Top of Material shown

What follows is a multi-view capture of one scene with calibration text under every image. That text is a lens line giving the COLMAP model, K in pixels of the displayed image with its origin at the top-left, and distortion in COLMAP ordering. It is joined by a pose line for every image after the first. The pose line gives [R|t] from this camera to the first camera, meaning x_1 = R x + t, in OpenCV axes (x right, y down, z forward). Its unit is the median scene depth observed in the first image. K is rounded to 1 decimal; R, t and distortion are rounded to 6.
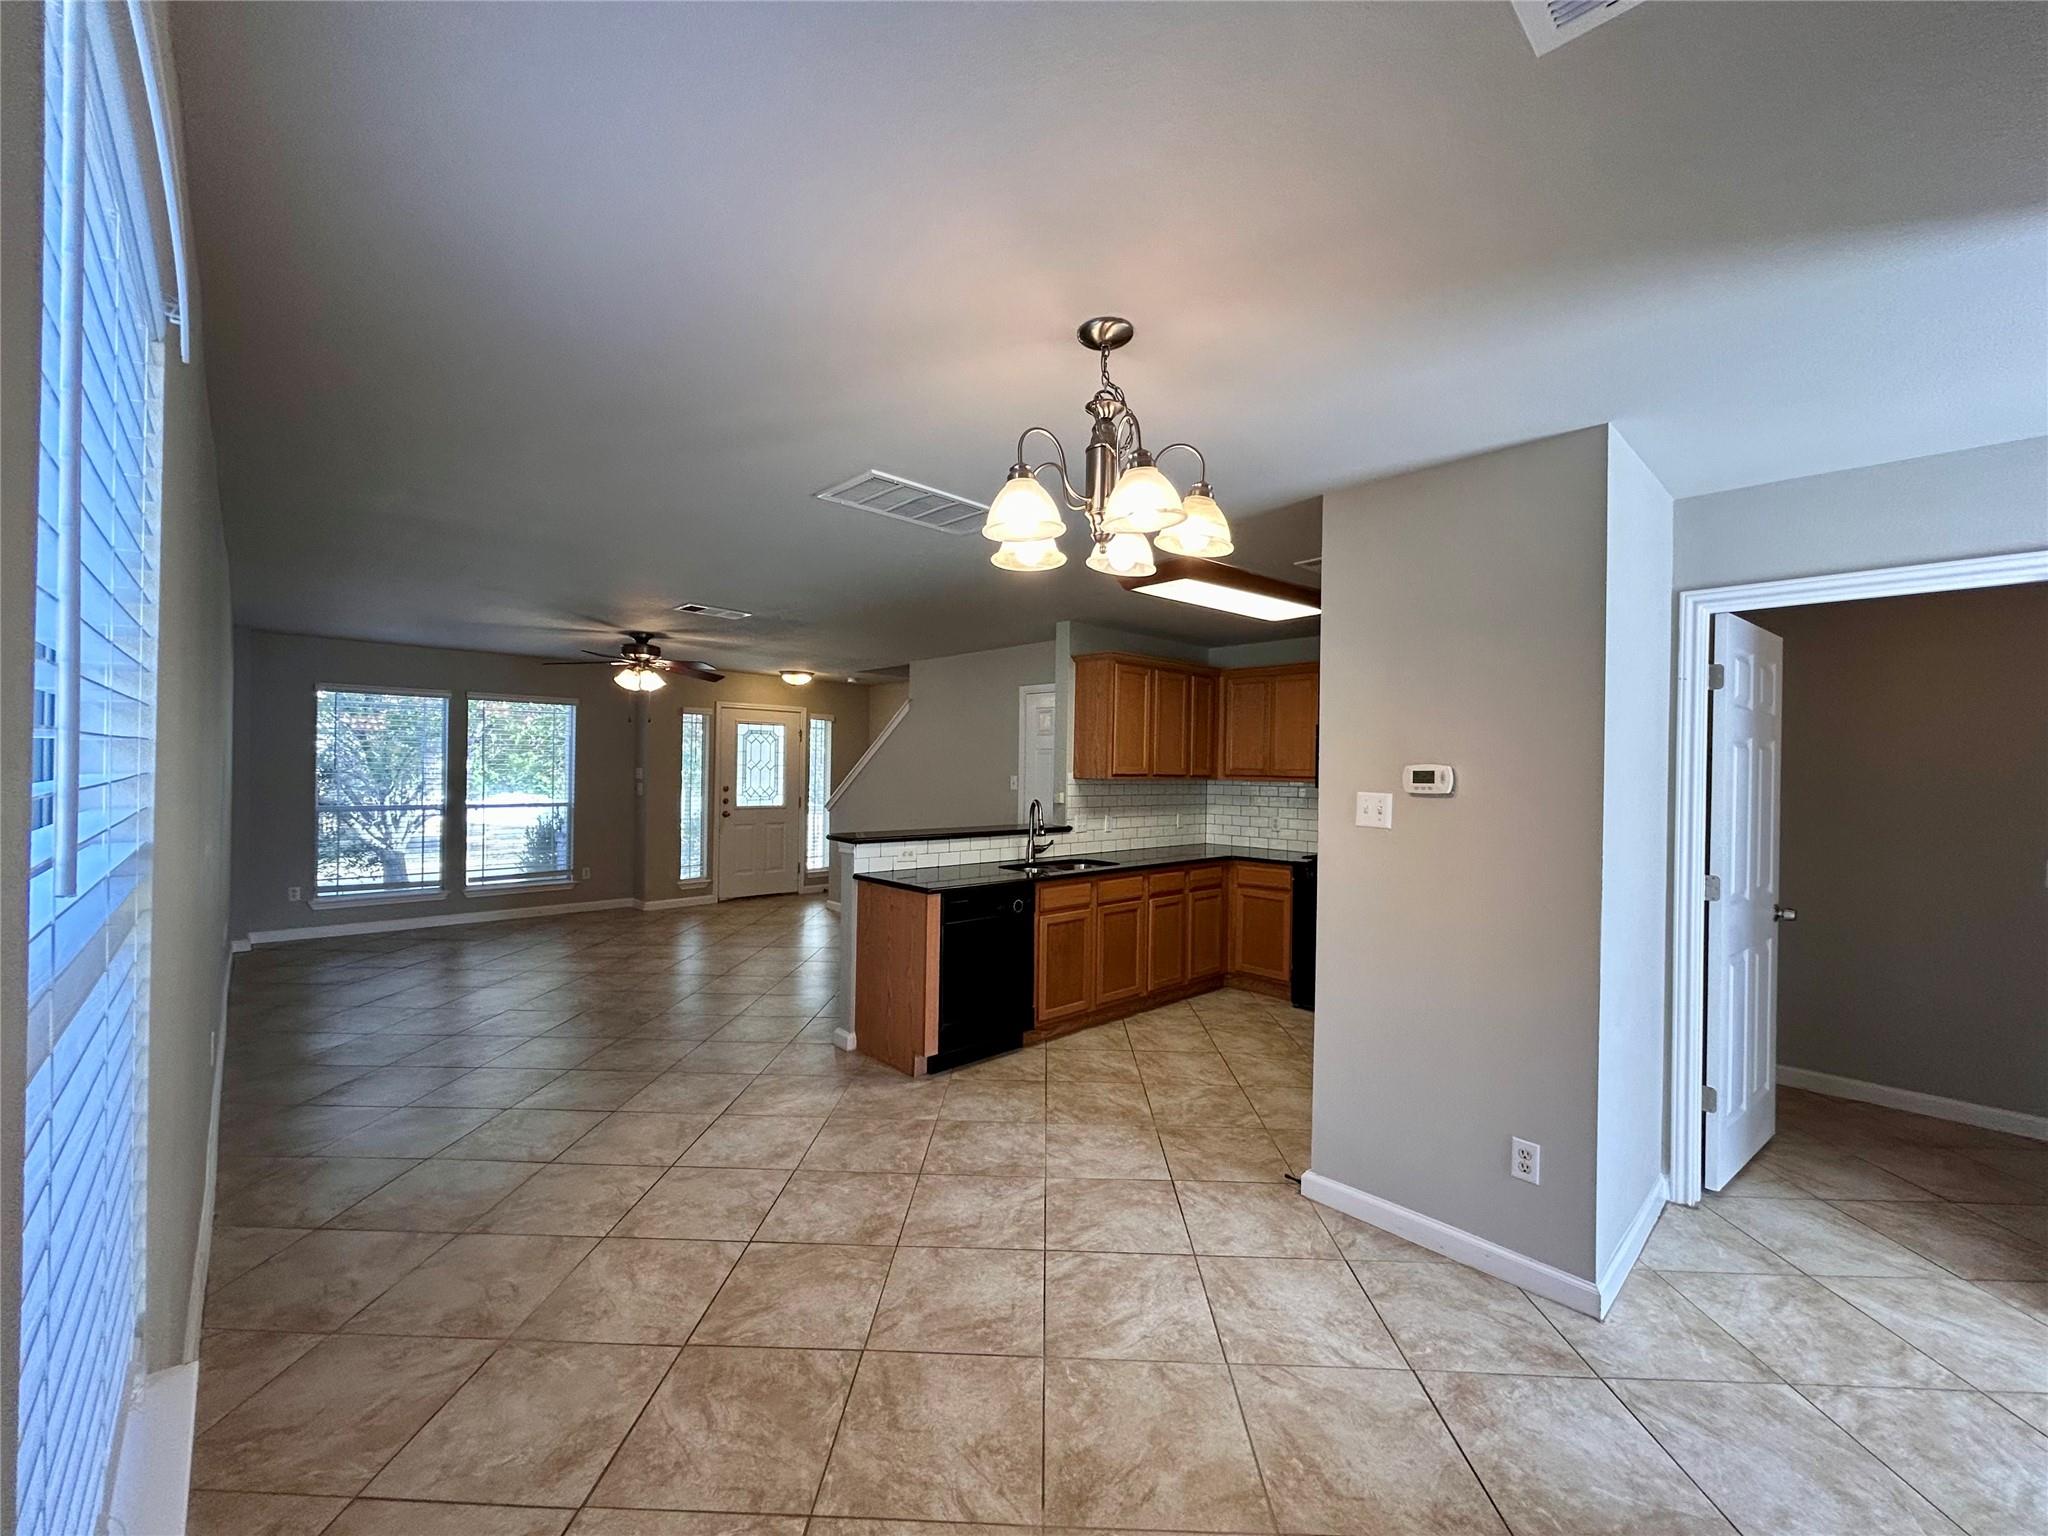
lens RADIAL K [[823.8, 0, 1013.3], [0, 823.8, 755.5], [0, 0, 1]] dist [0.000044, -0.000554]
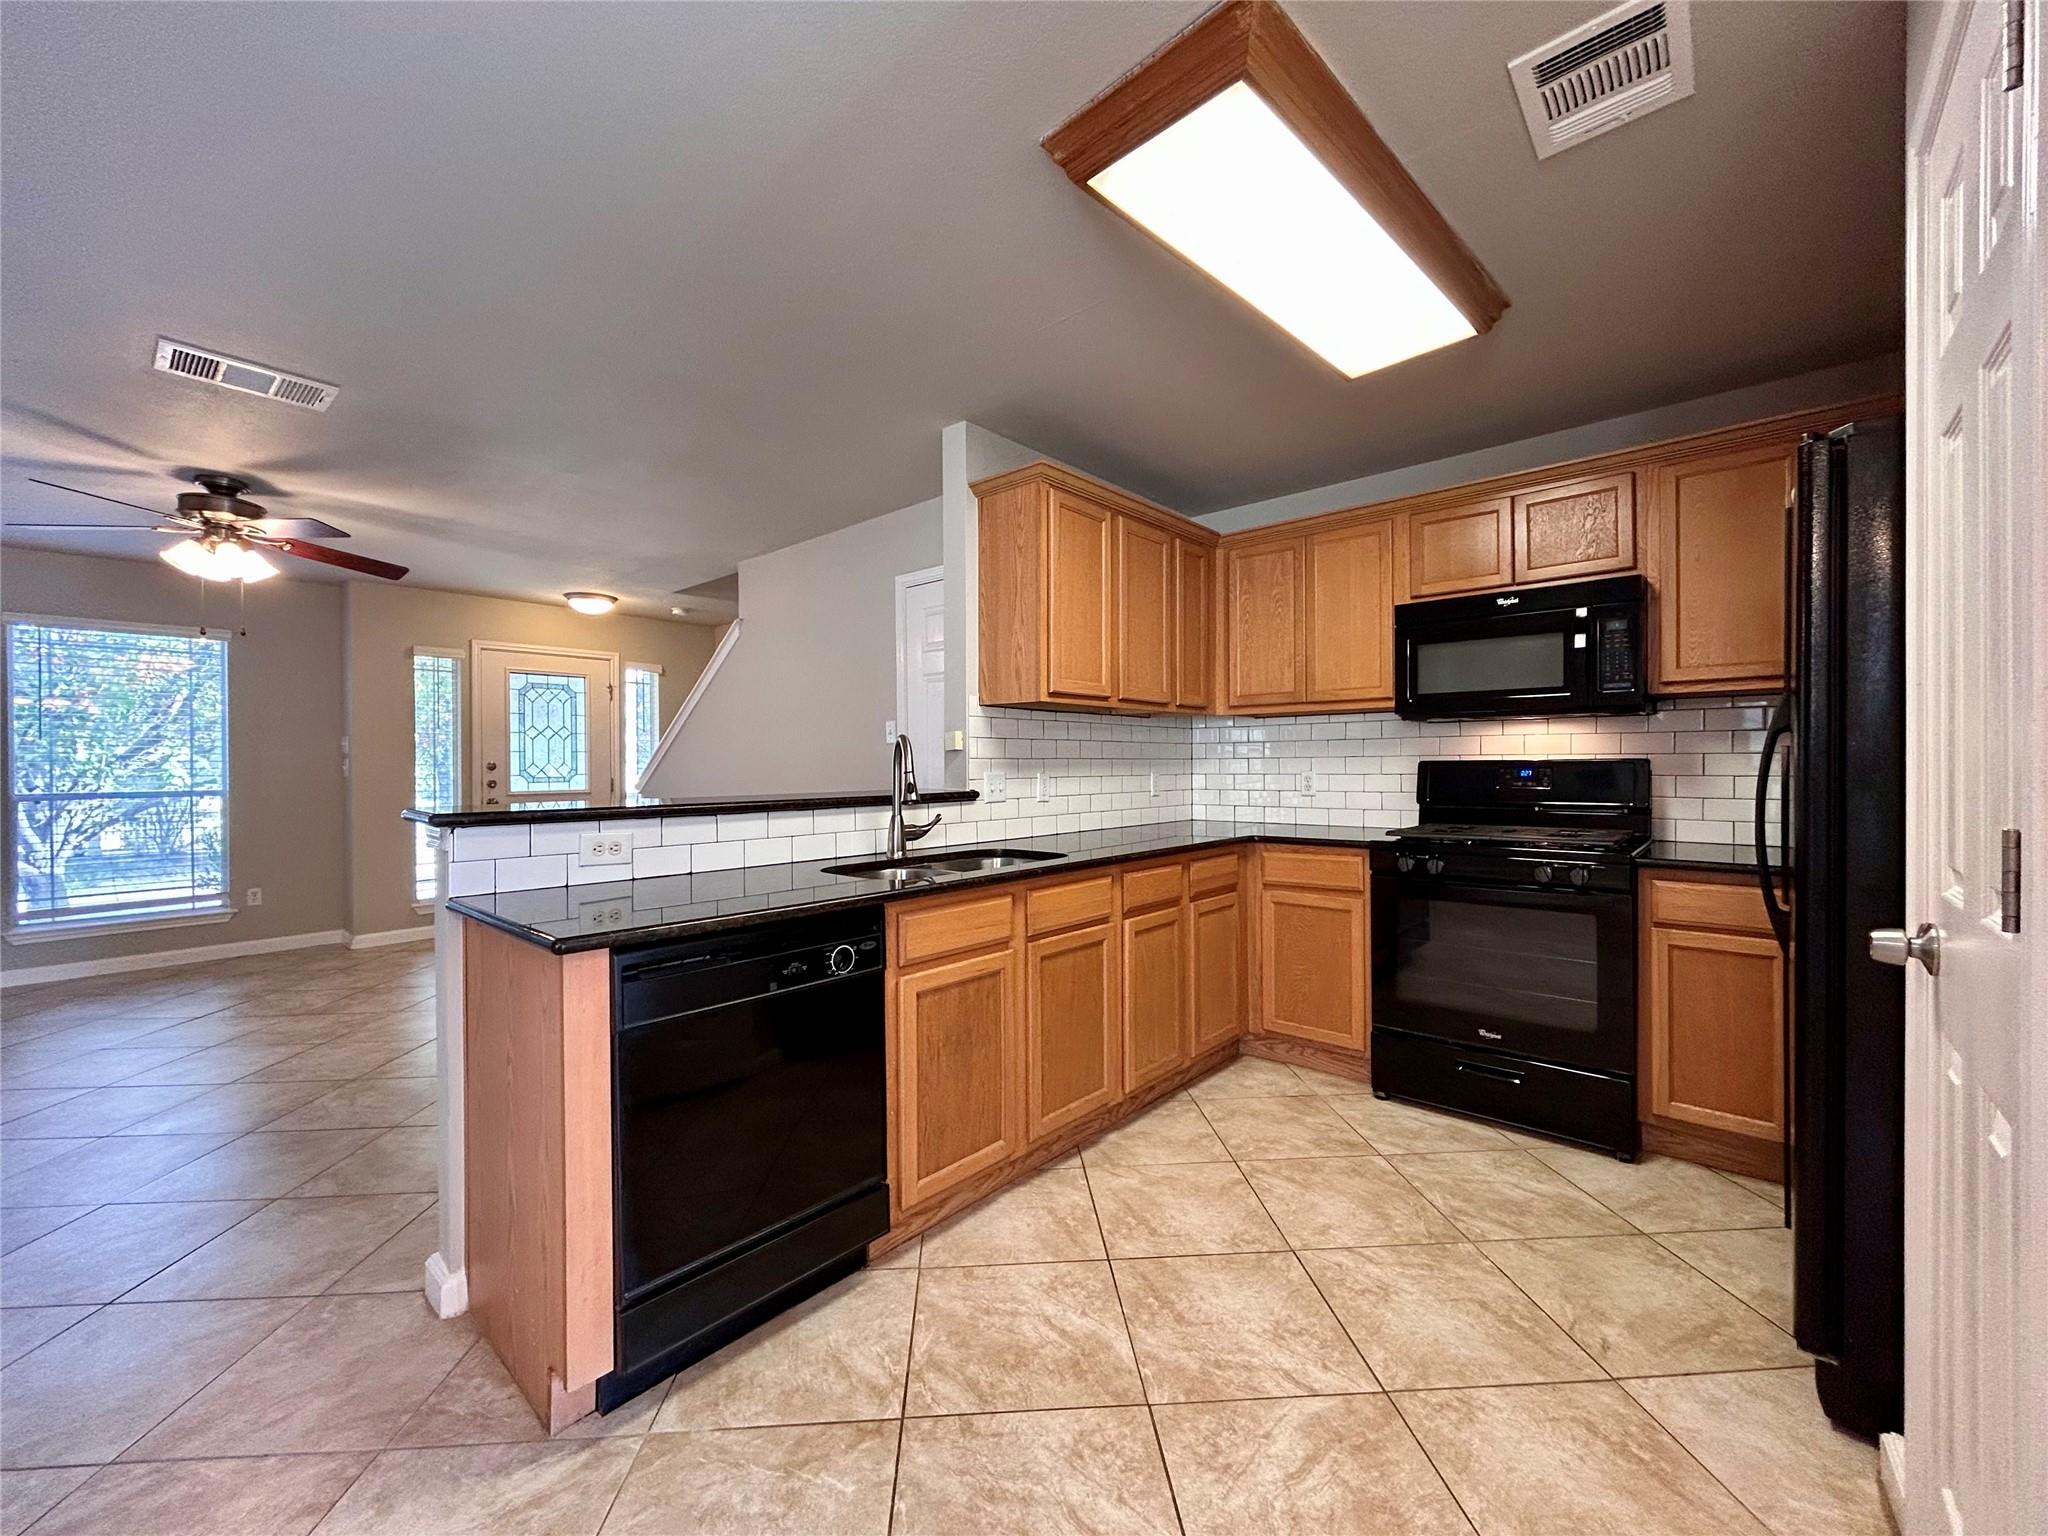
lens RADIAL K [[823.8, 0, 1014.9], [0, 823.8, 766.0], [0, 0, 1]] dist [0.000044, -0.000554]
pose [[0.995794, -0.022531, 0.088802, 0.046362], [0.020864, 0.999589, 0.019653, 0.058127], [-0.089209, -0.017718, 0.995855, 0.440187]]
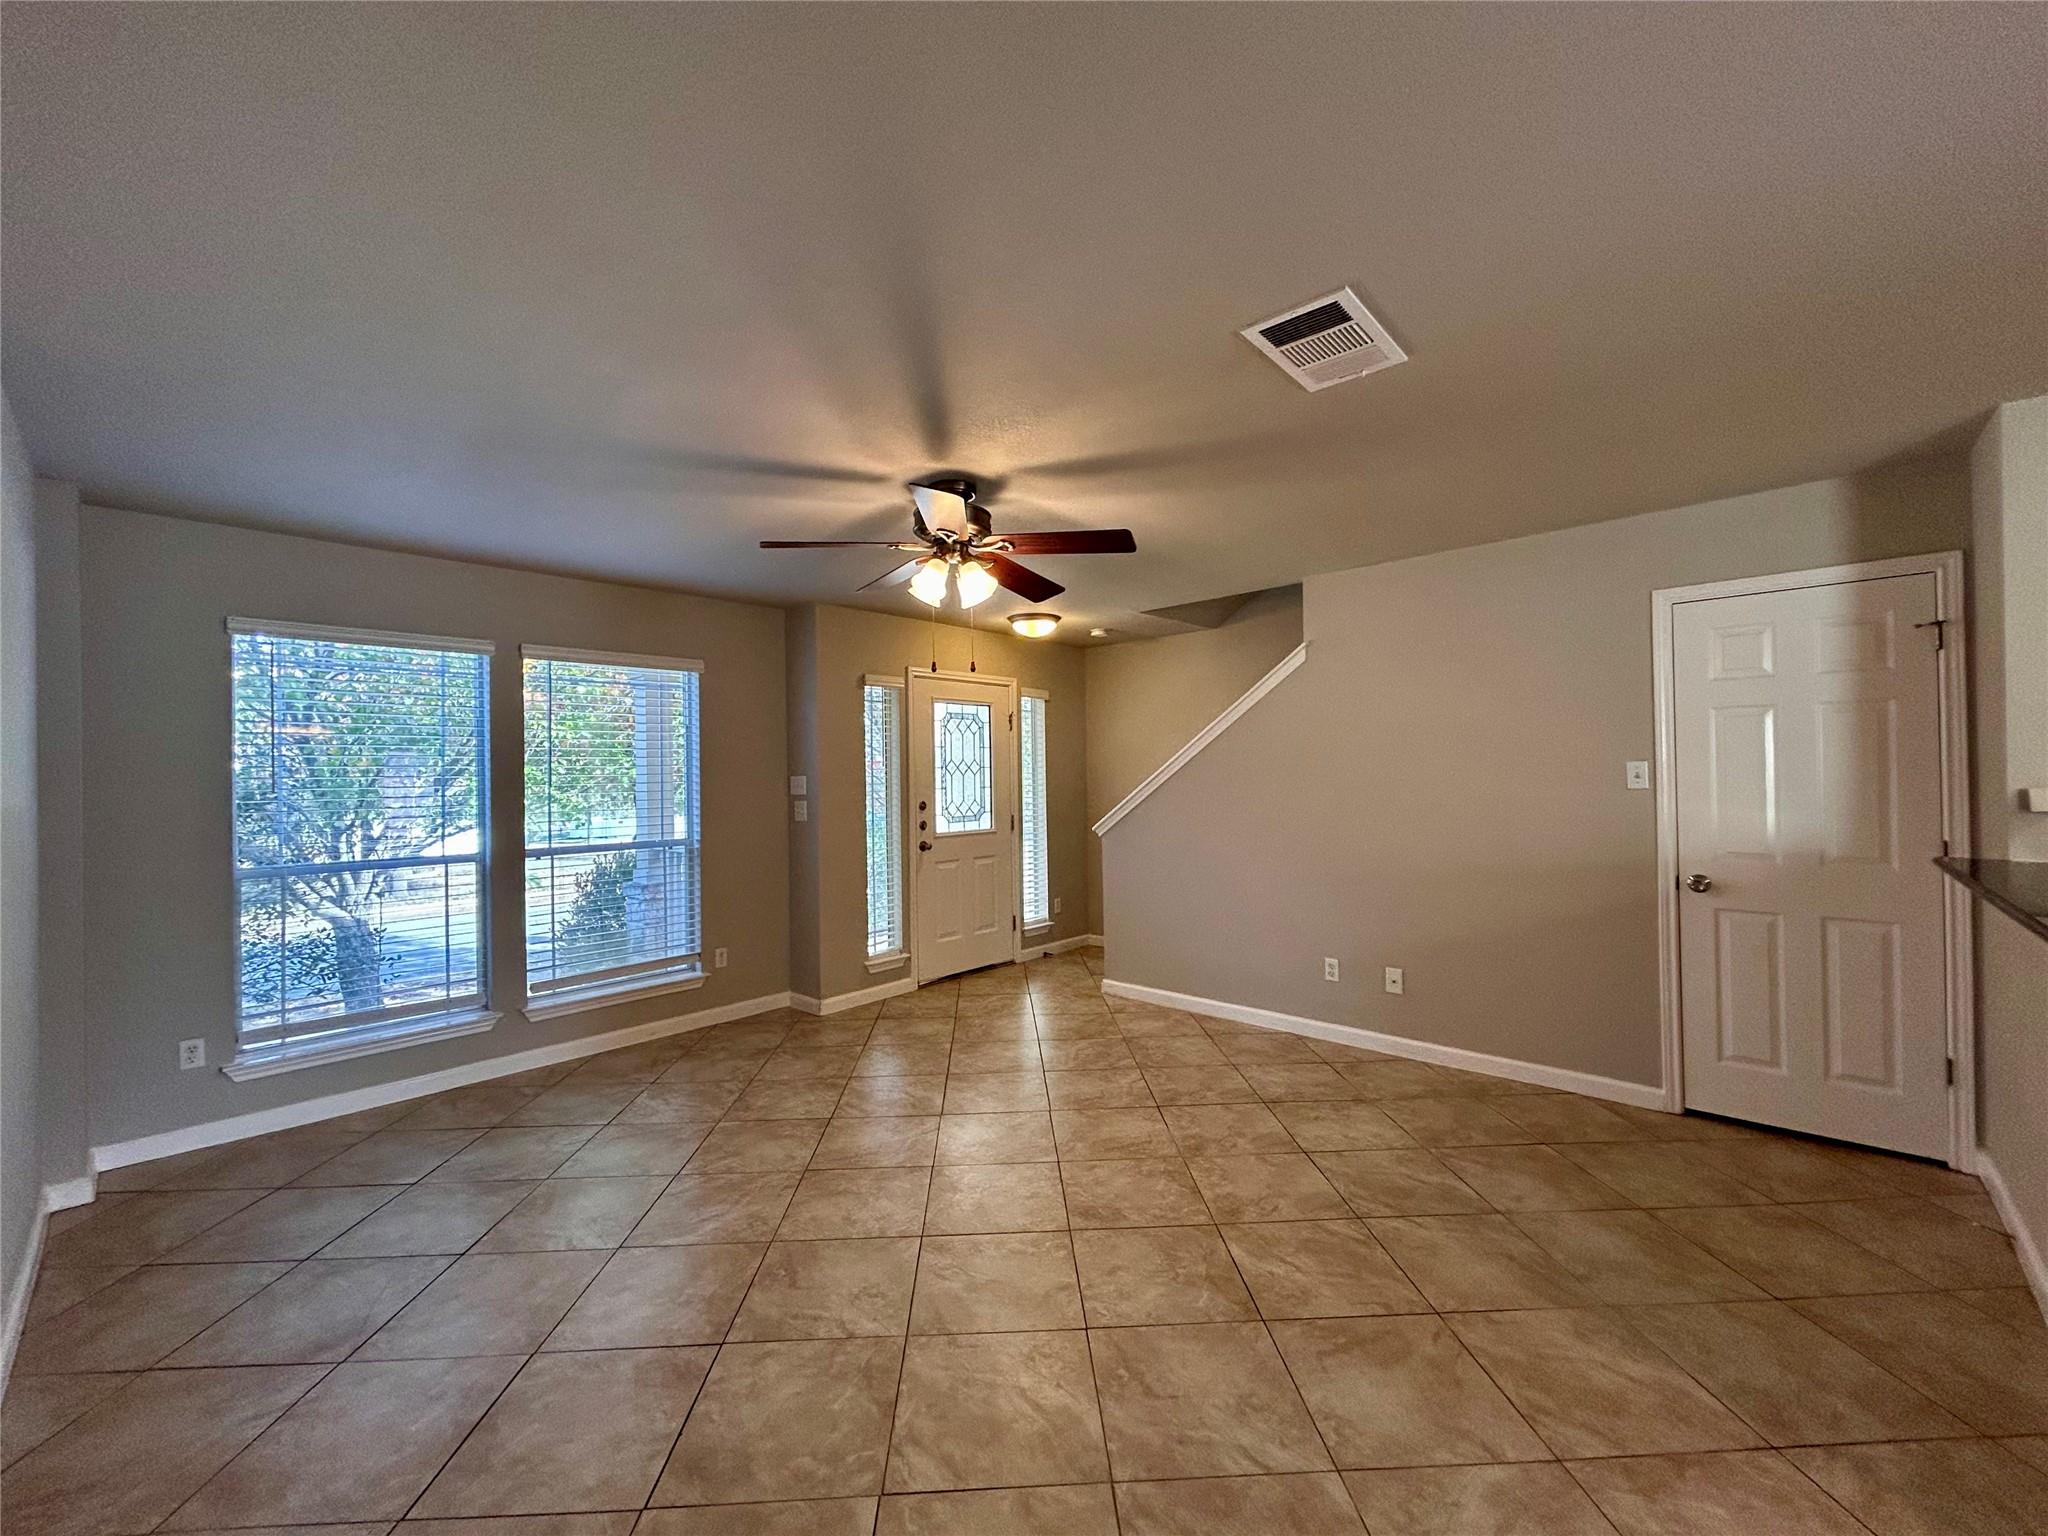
lens RADIAL K [[823.8, 0, 1014.9], [0, 823.8, 754.4], [0, 0, 1]] dist [0.000044, -0.000554]
pose [[0.997239, -0.030027, 0.067917, -0.521808], [0.030762, 0.999479, -0.009794, 0.015540], [-0.067588, 0.011857, 0.997643, 0.602140]]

Bottom of Material shown

> **What is expected**: Your copy of the entries must be exact and must contain no pictures.

> **Task solution**:
What follows is a multi-view capture of one scene with calibration text under every image. That text is a lens line giving the COLMAP model, K in pixels of the displayed image with its origin at the top-left, and distortion in COLMAP ordering. It is joined by a pose line for every image after the first. The pose line gives [R|t] from this camera to the first camera, meaning x_1 = R x + t, in OpenCV axes (x right, y down, z forward). Its unit is the median scene depth observed in the first image. K is rounded to 1 decimal; R, t and distortion are rounded to 6.
lens RADIAL K [[823.8, 0, 1013.3], [0, 823.8, 755.5], [0, 0, 1]] dist [0.000044, -0.000554]
lens RADIAL K [[823.8, 0, 1014.9], [0, 823.8, 766.0], [0, 0, 1]] dist [0.000044, -0.000554]
pose [[0.995794, -0.022531, 0.088802, 0.046362], [0.020864, 0.999589, 0.019653, 0.058127], [-0.089209, -0.017718, 0.995855, 0.440187]]
lens RADIAL K [[823.8, 0, 1014.9], [0, 823.8, 754.4], [0, 0, 1]] dist [0.000044, -0.000554]
pose [[0.997239, -0.030027, 0.067917, -0.521808], [0.030762, 0.999479, -0.009794, 0.015540], [-0.067588, 0.011857, 0.997643, 0.602140]]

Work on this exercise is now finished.